Quarterly Board Security Report Structure
Executive Summary (1 page max)
- Security posture score vs. last quarter (directional trend matters more than absolute)
- Top 3 risks and their business impact in dollars
- Key accomplishments this quarter
- Investment requested (if any)
Risk Dashboard
Risk Register Summary:
├── Critical (>$500K ALE): [count] risks, [count] mitigated
├── High ($100K–$500K ALE): [count] risks, [count] mitigated
├── Medium ($10K–$100K ALE): [count] risks
└── Low (<$10K ALE): [count] risks (for awareness only)
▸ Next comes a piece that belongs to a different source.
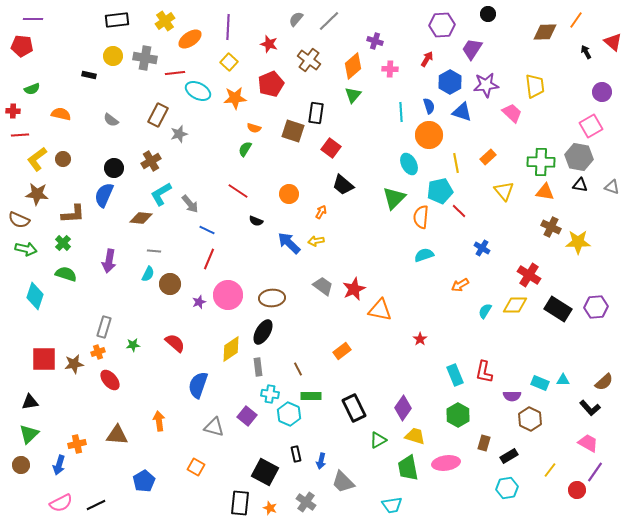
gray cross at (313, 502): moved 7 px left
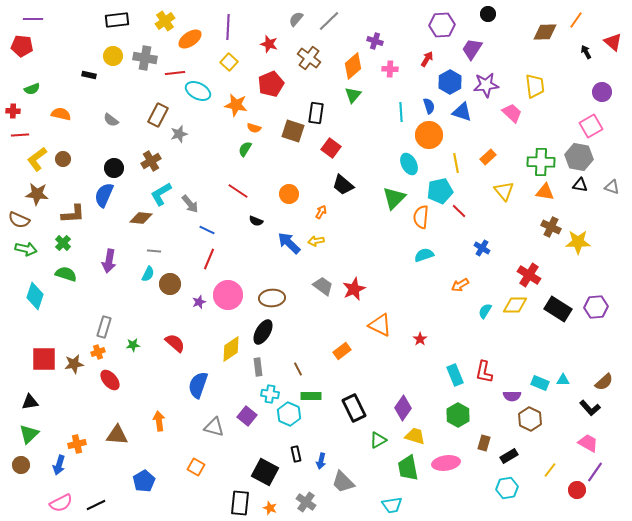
brown cross at (309, 60): moved 2 px up
orange star at (235, 98): moved 1 px right, 7 px down; rotated 15 degrees clockwise
orange triangle at (380, 310): moved 15 px down; rotated 15 degrees clockwise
Trend: ↑ Risk exposure vs. Q[n-1] / ↓ Risk exposure vs. Q[n-1]
Compliance Status
- Framework certifications in scope and current status
- Next audit date
- Any findings from last audit and remediation status
Incident Summary
- Security incidents last quarter (count and severity)
- Time to detect / time to respond (vs. targets)
- Any regulatory reporting obligations triggered
Key Metrics (4–6 max)
- MFA adoption rate
- Critical patch SLA compliance
- Phishing simulation click rate (trend)
- Vendor assessments completed
Budget Summary
- Spend vs. budget
- Headcount
- Next quarter key investments and rationale
Common Board Questions to Prepare For
- "Have we been breached?" (Know your detection capability, not just your answer)
- "How do we compare to peers?" (Benchmarks from Verizon DBIR, industry ISACs)
- "What's the one thing we should invest in?" (Have a clear answer)
- "If we're acquired, what would security due diligence find?" (Be honest)
- "What keeps you up at night?" (Have a real answer, not a vague one)
6. Security as Revenue Enabler
The Sales Angle
For B2B companies, security certifications directly impact revenue:
- Enterprise buyers require SOC 2 as table stakes (increasingly SOC 2 Type II)
- Government and healthcare require ISO 27001 or HIPAA
- Passing security questionnaires faster closes deals faster
- A breach costs 10–30% customer churn; security investment is churn prevention
How to Measure:
- Deals blocked by security questionnaire failures (track in CRM)
- Average security questionnaire turnaround time
- Customer security reviews passed vs. failed
- Revenue attributed to new compliance certifications
The Trust Narrative
Position security certifications in marketing:
- SOC 2 Type II: "Independently audited security controls, verified annually"
- ISO 27001: "Internationally certified information security management"
- HIPAA BAA: "Healthcare data protection to regulatory standards"
These aren't just compliance — they're trust signals that compress the sales cycle.